At my current assignment we are processing files coming from an online system to be inserted into our database (kind of a data warehouse). This is done using external tables and a scheduled job. The job just checks if there is a file available and will process this. The trouble is that the files might not make it to our database, for various reasons.
I want to be able to check if all the files have been processed and no file has gone missing. After processing a file, its name gets logged into a table so I can check this at a later time. Of course, I don’t want to eyeball the list to see if all the files have been processed.
I have been playing around with some queries to find out the gaps. A couple of things to know in advance.
The files are named using a timestamp (‘YYYYMMDDHH24MI’)
The files are always 5 minutes apart from each other.
Let’s first create a test table:
rem create the testdata table create table testdata ( filename varchar2(4000) ) /
Then I create some testdata. Using the DBMS_RANDOM.VALUE function I determine which records should be inserted.
rem fill the testdata table begin for d in 10 .. 15 loop -- create 5 days of test data for hr in 0 .. 23 loop -- for every hour of the day for mn in 0 .. 59 loop -- for every second of the hour if mod(mn, 5) = 0 then -- only if it's a 5 minute value if trunc(dbms_random.value * 10) <> 4 then -- and our randomizer doesn't end up being 4 (create random gaps) insert into testdata (filename) values ('201907' || trim(to_char(d, '09')) || trim(to_char(hr, '09')) || trim(to_char(mn, '09')) || '.tst'); end if; end if; end loop; end loop; end loop; commit; end; /
My first attempt at this query was to find all the gaps between to filenames which weren’t 5 minutes apart. So I started creating the query. Using subquery factoring I can show the steps I took.

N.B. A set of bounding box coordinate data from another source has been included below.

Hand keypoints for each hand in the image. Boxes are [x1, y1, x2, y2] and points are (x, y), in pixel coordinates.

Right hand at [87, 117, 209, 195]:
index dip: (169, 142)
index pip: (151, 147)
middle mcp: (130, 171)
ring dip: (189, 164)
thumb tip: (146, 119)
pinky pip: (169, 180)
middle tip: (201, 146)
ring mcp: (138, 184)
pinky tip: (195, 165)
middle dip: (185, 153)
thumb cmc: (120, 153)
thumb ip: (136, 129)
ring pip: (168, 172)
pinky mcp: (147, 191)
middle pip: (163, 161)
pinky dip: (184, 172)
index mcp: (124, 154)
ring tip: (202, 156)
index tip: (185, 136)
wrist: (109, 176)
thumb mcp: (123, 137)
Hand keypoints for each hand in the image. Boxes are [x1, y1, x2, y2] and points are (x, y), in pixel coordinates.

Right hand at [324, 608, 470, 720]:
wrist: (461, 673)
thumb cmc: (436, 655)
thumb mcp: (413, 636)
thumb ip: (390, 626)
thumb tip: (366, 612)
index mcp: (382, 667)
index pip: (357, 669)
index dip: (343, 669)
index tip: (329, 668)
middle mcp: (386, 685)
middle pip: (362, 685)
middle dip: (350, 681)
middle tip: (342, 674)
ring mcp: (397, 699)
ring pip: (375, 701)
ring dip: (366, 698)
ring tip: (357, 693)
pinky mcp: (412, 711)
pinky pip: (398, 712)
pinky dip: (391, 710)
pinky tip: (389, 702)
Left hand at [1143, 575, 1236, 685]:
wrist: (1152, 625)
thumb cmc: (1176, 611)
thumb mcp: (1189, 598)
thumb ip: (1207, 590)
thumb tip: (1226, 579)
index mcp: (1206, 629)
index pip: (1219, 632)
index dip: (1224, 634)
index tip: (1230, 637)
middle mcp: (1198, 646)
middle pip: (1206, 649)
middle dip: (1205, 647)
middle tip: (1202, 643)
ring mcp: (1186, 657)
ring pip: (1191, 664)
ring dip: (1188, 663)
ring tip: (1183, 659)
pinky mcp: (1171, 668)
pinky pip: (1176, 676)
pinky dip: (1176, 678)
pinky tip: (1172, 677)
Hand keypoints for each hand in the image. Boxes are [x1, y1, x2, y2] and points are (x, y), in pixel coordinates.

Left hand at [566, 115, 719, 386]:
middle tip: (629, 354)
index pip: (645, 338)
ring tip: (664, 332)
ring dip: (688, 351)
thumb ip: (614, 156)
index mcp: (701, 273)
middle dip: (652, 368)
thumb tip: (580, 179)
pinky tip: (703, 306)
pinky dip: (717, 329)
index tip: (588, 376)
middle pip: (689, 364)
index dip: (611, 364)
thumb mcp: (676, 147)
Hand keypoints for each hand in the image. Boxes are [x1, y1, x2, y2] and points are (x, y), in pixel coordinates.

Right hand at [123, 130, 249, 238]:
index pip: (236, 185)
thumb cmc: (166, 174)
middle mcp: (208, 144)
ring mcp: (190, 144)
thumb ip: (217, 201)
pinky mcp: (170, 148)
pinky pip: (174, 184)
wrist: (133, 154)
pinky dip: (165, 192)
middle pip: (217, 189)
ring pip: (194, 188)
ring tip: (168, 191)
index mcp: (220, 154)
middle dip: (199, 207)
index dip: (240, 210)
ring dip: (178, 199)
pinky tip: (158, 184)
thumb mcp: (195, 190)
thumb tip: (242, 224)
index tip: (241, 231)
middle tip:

Since the table consists of filenames and not dates (or timestamps) I needed to get the date portion of the file first:
select to_timestamp(substr(filename, 1, 12), 'YYYYMMDDHH24MISS') filedate from testdata order by 1
Using this set of data I can create the next step in the query, that is determining the preceding and the following date for each date and while we’re at it, determine the gap before and after:
with filenames as (select to_timestamp(substr(filename, 1, 12), 'YYYYMMDDHH24MISS') filedate from testdata order by 1) select lag(filedate) over(order by filedate) previousfiledate ,filedate ,lead(filedate) over(order by filedate) nextfiledate ,(filedate - lag(filedate) over(order by filedate)) gapbefore ,(lead(filedate) over(order by filedate) - filedate) gapafter from filenames
Wrapping this set of data into yet another factored subquery, I can remove all the rows that have a gap of exactly 5 minutes.
with filenames as (select to_timestamp(substr(filename, 1, 12), 'YYYYMMDDHH24MISS') filedate from testdata order by 1), gaps as (select lag(filedate) over(order by filedate) previousfiledate ,filedate ,lead(filedate) over(order by filedate) nextfiledate ,(filedate - lag(filedate) over(order by filedate)) gapbefore ,(lead(filedate) over(order by filedate) - filedate) gapafter from filenames) select * from gaps where 1 = 1 and (gapafter <> to_dsinterval('0 00:05:00')) or (gapbefore <> to_dsinterval('0 00:05:00'))
After I got the results for this query it made me wonder: This query shows me where the gaps in the data are, but it doesn’t tell me exactly which file or files are missing. I still have to figure that out myself. It also shows every gap twice, once after one file and once before the next file. There has got to be a better way to find and fill up the gaps. What if I could just generate all the filenames that should be there and then subtract the filenames that have been recorded.
First I need to create a list of all the possible filenames that exist between the first and last recorded filename. I know about a feature called recursive subquery factoring, but I never used it before. Luckily Tim Hall has created a nice post on this subject.
with /* * First determine all the possible dates between the first and the last recorded file * Using recursive subquery * Thanks to Tim Hall for https://oracle-base.com/articles/11g/recursive-subquery-factoring-11gr2 */ possibledates(thedate) as ( -- Anchor member select min(to_timestamp(substr(filename, 1, 12), 'YYYYMMDDHH24MI')) thedate from testdata union all -- Recursive member select thedate + to_dsinterval('0 00:05:00') thedate from possibledates where thedate < (select max(to_timestamp(substr(filename, 1, 12), 'YYYYMMDDHH24MI')) from testdata)), /* * Then determing the filenames from these dates */ possiblefilenames as (select to_char(thedate, 'YYYYMMDDHH24MI') || '.tst' filename from possibledates) /* * Using a simple minus operation, determine which filenames are missing */ select filename from possiblefilenames minus select filename from testdata
Not only is this query very fast, it also takes away the problem for me to eye-ball the data to find the missing files. It just shows which files are actually missing.